Frederica Going (August 13, 1895 - April 11, 1959) was an American actress who had an active stage career from the early 1900s into the 1950s. As a child actress she toured nationally in the plays A Little Princess and The Shepherd King. As an adult she appeared in many Broadway productions, including several shows produced by Elmer Rice. In 1944 she originated the role of Ethel Chauvenet in Mary Chase's Harvey.

==Early life and child actress==
The daughter of Canadian Shakespearean actor Frederick Going, Frederica Going was born in New York City on August 13, 1895. She began her career as a child actress. In 1903 she portrayed Lavinia in a touring production of Frances Hodgson Burnett's A Little Princess that was produced by Charles Bancroft Dillingham. By the time the tour reached the Bijou Theatre in Boston in December 1904 she was playing the role of Ermengarde St. John in this show.

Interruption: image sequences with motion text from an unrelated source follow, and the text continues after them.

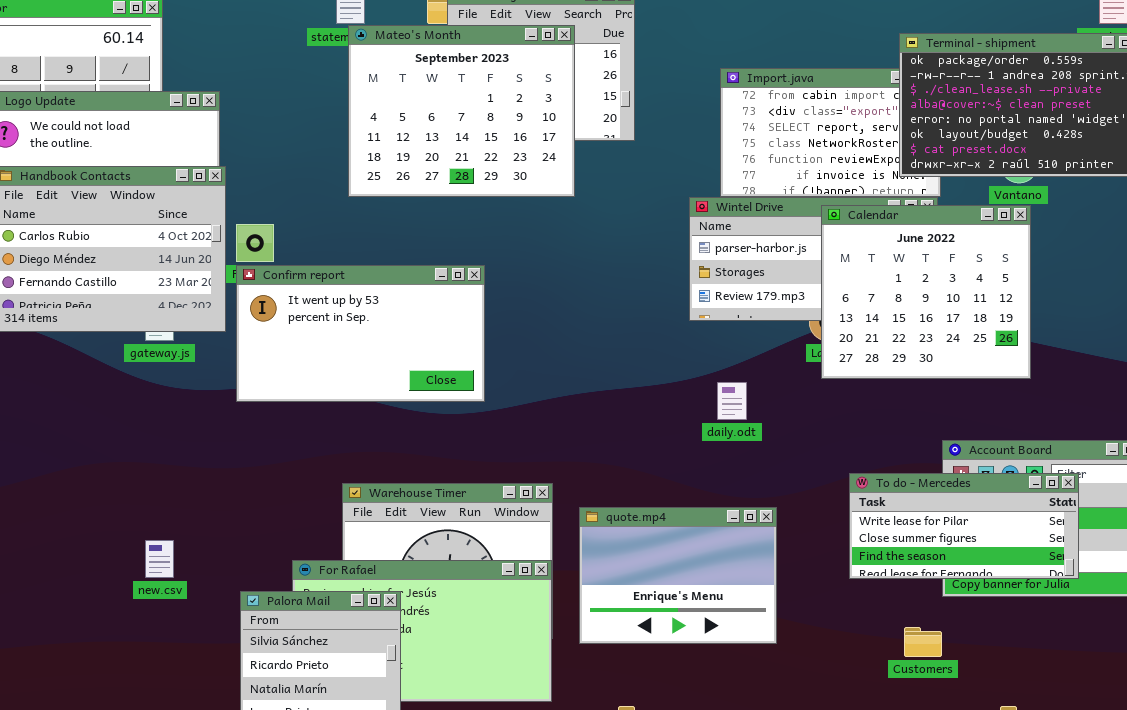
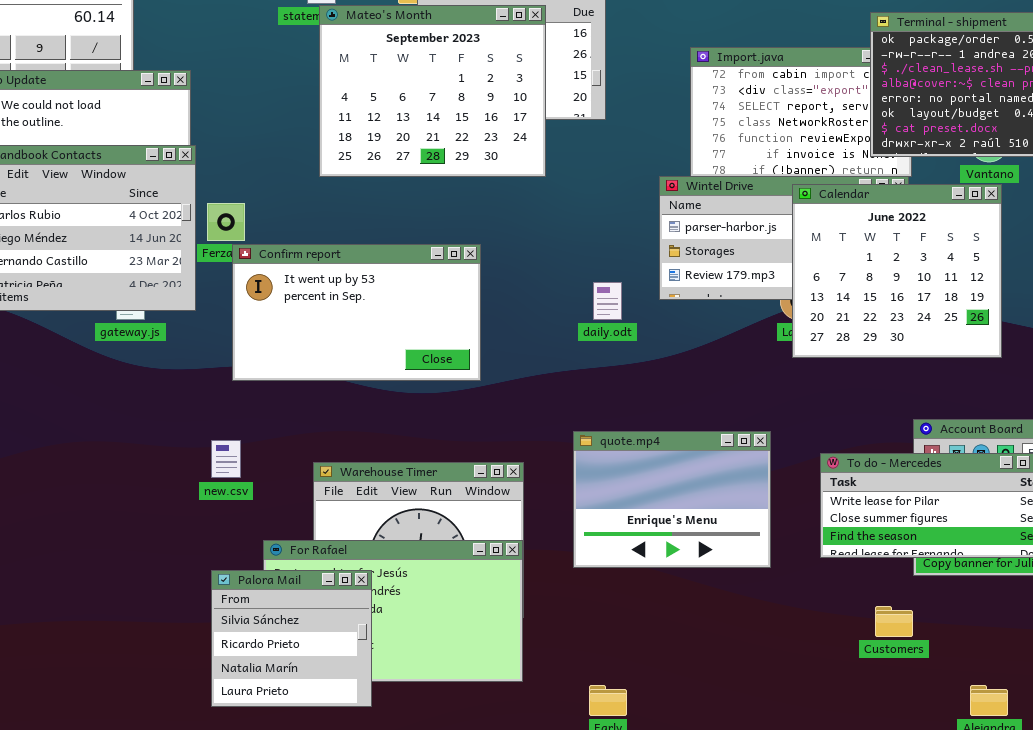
Confirm report: [236,265,485,402] -> [232,244,481,381], moved
daily.odt: [717,382,747,420] -> [593,282,622,320], moved
quote.mp4: [579,507,777,644] -> [573,431,771,568], moved
new.csv: [145,540,174,578] -> [211,440,241,478], moved

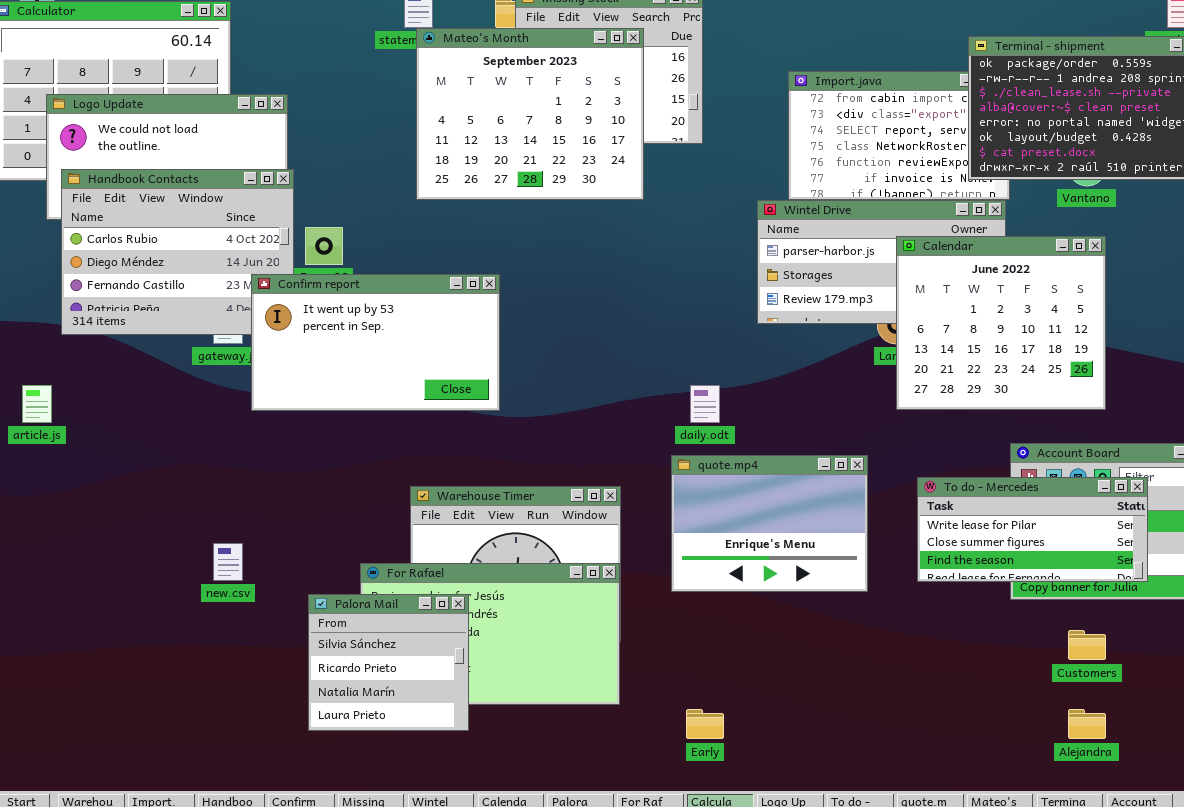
Calendar: [792,184,1002,358] -> [896,236,1106,410], moved
Confirm report: [232,244,481,381] -> [251,274,500,411], moved
daily.odt: [593,282,622,320] -> [690,385,720,423], moved
new.csv: [211,440,241,478] -> [213,543,243,581], moved
Customers: [875,606,913,637] -> [1068,630,1106,660], moved

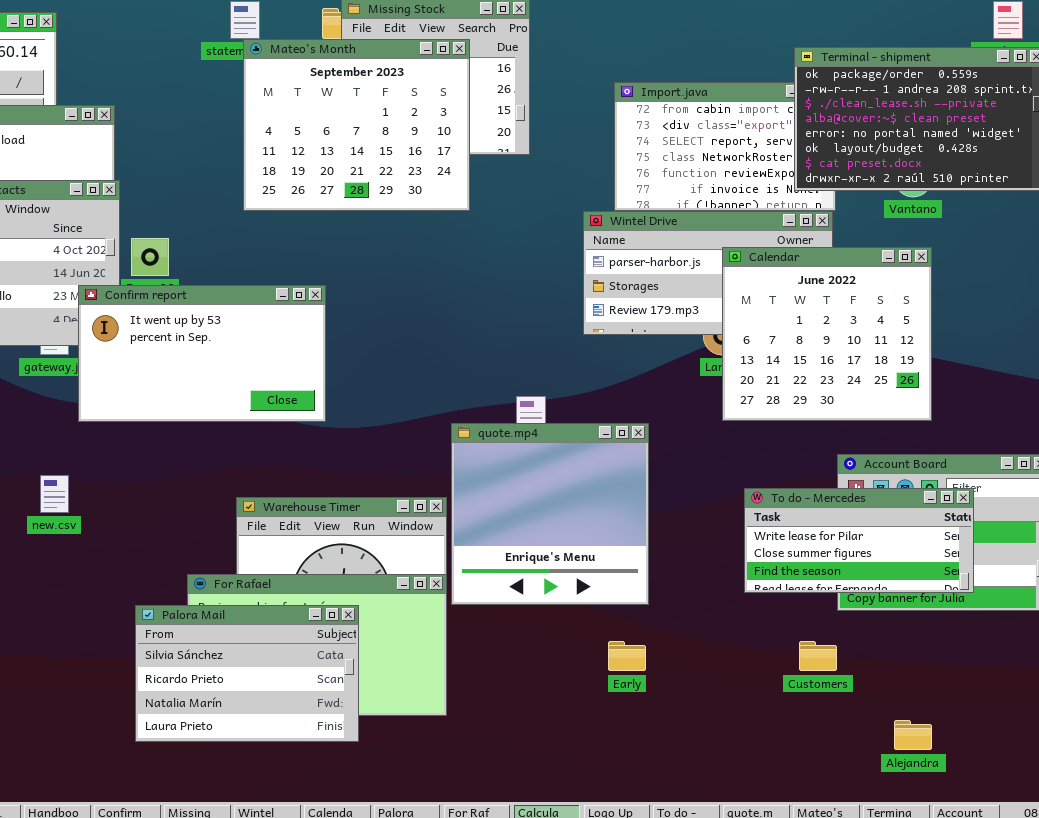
quote.mp4: [671,455,868,592] -> [451,423,649,605], moved, resized
new.csv: [213,543,243,581] -> [40,475,69,513], moved
Palora Mail: [308,594,469,731] -> [135,605,359,742], resized
Customers: [1068,630,1106,660] -> [799,641,837,671], moved
Early: [686,709,724,739] -> [608,641,646,671], moved

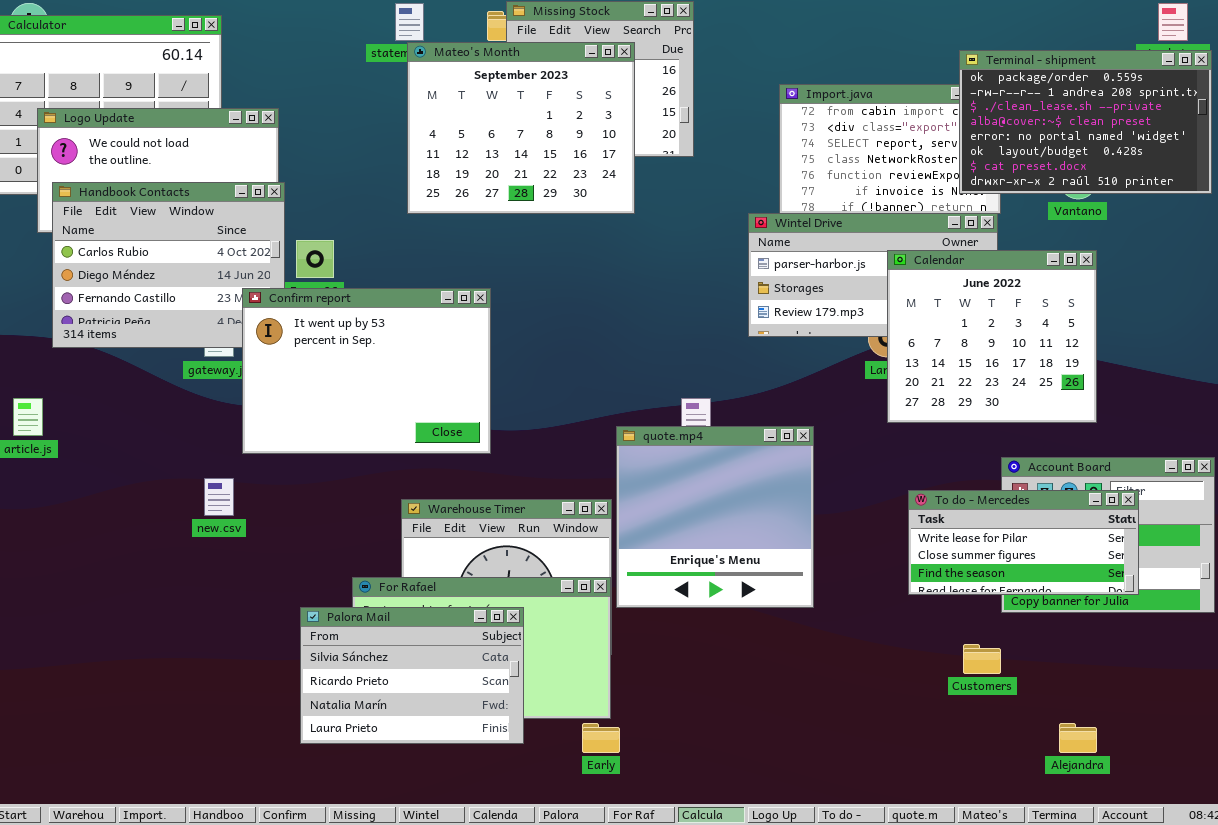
Confirm report: [78,285,326,422] -> [242,288,491,454], resized
Early: [608,641,646,671] -> [582,723,620,753], moved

n the 1907-1908 season she toured as Adora in Arnold Reeves and Wright Lorimer's religious drama The Shepherd King. She remained in this production in the 1908-1909 season; taking over the role of Princess Michael. In April 1909 she joined the Highland Theater stock company in Pittsburgh, Pennsylvania for performances through the summer of that year. She then resumed touring in The Shepherd King for the 1909-1910 season. In the fall of 1910 she appeared on Broadway at the Hudson Theatre in a small part in Gilbert Murray's version of Euripides' Electra.

==Adult actress==
As an adult, the plays that Going performed in ranged from Shakespeare to musical comedy. Some of her Broadway performances include roles in For the Defense (1919-1920), Street Scene (1929-1930), Two on an Island (1940), and A New Life (1943) which were all produced by Elmer Rice. In 1944 she originated the role of Ethel Chauvenet in Mary Chase's Harvey which was staged at the 48th Street Theatre. In 1955 she portrayed Mother Benedict in Frank Carney's The Righteous Are Bold at the Holiday Theatre.

She had a role in the 1938 educational film The Birth of a Baby.

Going died of a heart attack at her home in New York City on April 11, 1959 at the age of 65.